HIF-1a and GLUT-1 Expression in Atypical Endometrial Hyperplasia, Type I and II Endometrial Carcinoma: A Potential Role in Pathogenesis
Published: May 1, 2016 | DOI: https://doi.org/10.7860/JCDR/2016/.7805
Dalia Rifaat Al-Sharaky, Asmaa Gaber Abdou, Moshira Mohammed Abdel Wahed, Hend Abdou Kassem
1. Lecturer, Department of Pathology, Faculty of Medicine, Menoufia University, Egypt.
2. Professor, Department of Pathology, Faculty of Medicine, Menoufia University, Egypt.
3. Professor, Department of Pathology, Faculty of Medicine, Menoufia University, Egypt.
4. Assistant Lecturer, Department of Pathology, Faculty of Medicine, Menoufia University, Egypt.
Correspondence
Dr. Dalia Rifaat Al-Sharaky,
Lecturer, Department of Pathology Faculty of Medicine, Menoufia University Shibeen El Koom,
32817 Menoufiya Governorate, Egypt.
E-mail: daliah_alsharaky@yahoo.com
Introduction: Hypoxia-Inducible Factor 1a (HIF-1a) is one of the major adaptive responses to hypoxia, regulating the activity of glucose transporter -1 (GLUT-1), responsible for glucose uptake.
Aim: To evaluate the immunohistochemical expression of both HIF-1a and GLUT-1 in type I and II endometrial carcinoma and their correlation with the available clinicopathologic variables in each type.
Materials and Methods: A retrospective study was conducted on archival blocks diagnosed from pathology department between April 2010 and August 2014 included 9 cases of atypical hyperplasia and 67 cases of endometrial carcinoma. Evaluation of both HIF-1a and GLUT-1 expression using standard immunohistochemical techniques performed on cut sections from selected paraffin embedded blocks.
Statistical Analysis: Descriptive analysis of the variables and statistical significances were calculated by non-parametric chi-square test using the Statistical Package for the Social Sciences version 12.0 (SPSS).
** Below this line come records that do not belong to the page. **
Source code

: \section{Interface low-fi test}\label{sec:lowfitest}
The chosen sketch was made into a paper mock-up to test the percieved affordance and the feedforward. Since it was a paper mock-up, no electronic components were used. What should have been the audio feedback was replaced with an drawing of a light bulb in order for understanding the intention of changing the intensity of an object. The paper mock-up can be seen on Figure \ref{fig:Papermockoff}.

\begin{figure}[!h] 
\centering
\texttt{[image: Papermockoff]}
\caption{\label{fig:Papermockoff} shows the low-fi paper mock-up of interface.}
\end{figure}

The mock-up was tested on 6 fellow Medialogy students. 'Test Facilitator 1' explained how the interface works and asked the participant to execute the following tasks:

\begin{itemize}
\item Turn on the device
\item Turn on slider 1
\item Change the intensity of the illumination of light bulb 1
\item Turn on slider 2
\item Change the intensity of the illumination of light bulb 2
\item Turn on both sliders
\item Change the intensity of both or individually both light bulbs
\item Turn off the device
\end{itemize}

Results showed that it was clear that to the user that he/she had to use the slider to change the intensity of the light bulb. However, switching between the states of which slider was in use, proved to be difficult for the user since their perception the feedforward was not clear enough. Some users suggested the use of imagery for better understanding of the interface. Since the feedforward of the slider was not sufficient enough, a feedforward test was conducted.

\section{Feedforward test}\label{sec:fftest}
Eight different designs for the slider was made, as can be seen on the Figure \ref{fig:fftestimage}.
Results: HIF-1a was expressed in epithelial (88.9%, 52.2%, 61.2% and 50%) and stromal (33.3%, 74.6%. 71.4% and 83.3%) components of hyperplasia, total cases of EC, type I and II EC, respectively. GLUT-1 was expressed in the epithelial component of 88.9%, 98.5%, 98% and 100% of hyperplasia, total EC cases, type I and II EC, respectively. The necrosis related pattern of epithelial HIF-1a expression was in favour of type II (p=0.018) and grade III (p=0.038). HIF-1a H-score was associated with high apoptosis in both type I and total cases of EC (p=0.04). GLUT-1 H-score was negatively correlated with apoptotic count (p=0.04) and associated with high grade (p=0.003) and advanced stage in total EC (p=0.004). GLUT-1 H-score was correlated with the pattern of HIF-1a staining in all cases of EC (p= 0.04).
Conclusion: The role of HIF-1a in epithelial cells may differ from that of stromal cells in EC; however they augment the expression of each other supporting the crosstalk between them. The stepwise increase in H- score of GLUT-1 in the studied cases implies its potential role in carcinogenesis of EC. HIF-1a may promote GLUT-1 expression in EC especially surrounding areas of necrosis. The differences between type I and type II EC regarding HIF-1a and GLUT-1 expression may confirm the differences in their aetiopathogenesis.